* _Source information_

+++

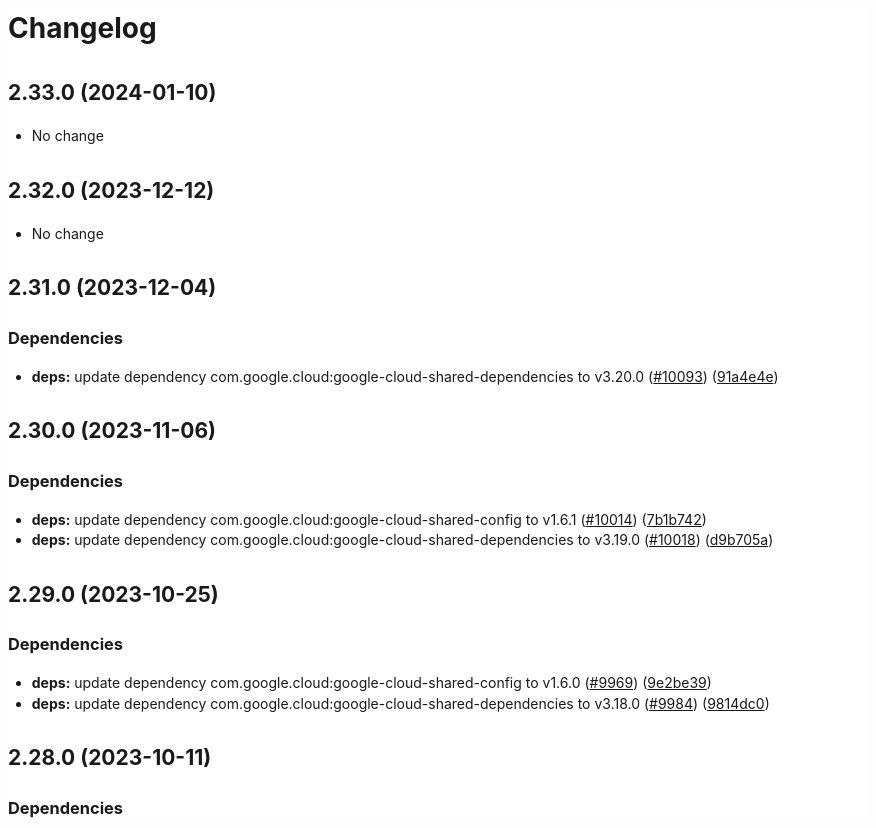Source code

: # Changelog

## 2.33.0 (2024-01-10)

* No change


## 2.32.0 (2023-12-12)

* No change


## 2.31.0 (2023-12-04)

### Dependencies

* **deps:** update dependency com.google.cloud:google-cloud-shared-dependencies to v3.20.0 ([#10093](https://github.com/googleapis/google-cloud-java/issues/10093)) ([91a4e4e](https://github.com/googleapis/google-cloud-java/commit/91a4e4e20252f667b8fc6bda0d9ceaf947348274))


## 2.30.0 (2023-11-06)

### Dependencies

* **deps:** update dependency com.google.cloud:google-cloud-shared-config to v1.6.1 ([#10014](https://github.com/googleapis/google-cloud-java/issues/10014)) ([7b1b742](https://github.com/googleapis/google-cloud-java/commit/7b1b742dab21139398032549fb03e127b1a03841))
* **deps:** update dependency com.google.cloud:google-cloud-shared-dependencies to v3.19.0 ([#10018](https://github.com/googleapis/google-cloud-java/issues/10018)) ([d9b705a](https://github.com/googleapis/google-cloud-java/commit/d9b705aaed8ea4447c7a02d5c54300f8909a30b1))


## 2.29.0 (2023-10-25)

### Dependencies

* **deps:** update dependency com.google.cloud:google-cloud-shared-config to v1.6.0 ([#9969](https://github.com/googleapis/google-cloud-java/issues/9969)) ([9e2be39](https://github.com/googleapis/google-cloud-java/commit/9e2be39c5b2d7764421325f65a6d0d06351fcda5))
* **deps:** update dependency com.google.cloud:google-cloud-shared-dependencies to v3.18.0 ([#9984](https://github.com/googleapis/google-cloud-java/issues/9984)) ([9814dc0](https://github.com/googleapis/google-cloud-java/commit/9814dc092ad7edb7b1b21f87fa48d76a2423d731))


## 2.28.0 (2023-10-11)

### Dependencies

+++

* _Request_
Scan the material for lines with the word "config", and copy each line you find.

* _Output_
* **deps:** update dependency com.google.cloud:google-cloud-shared-config to v1.6.1 ([#10014](https://github.com/googleapis/google-cloud-java/issues/10014)) ([7b1b742](https://github.com/googleapis/google-cloud-java/commit/7b1b742dab21139398032549fb03e127b1a03841))
* **deps:** update dependency com.google.cloud:google-cloud-shared-config to v1.6.0 ([#9969](https://github.com/googleapis/google-cloud-java/issues/9969)) ([9e2be39](https://github.com/googleapis/google-cloud-java/commit/9e2be39c5b2d7764421325f65a6d0d06351fcda5))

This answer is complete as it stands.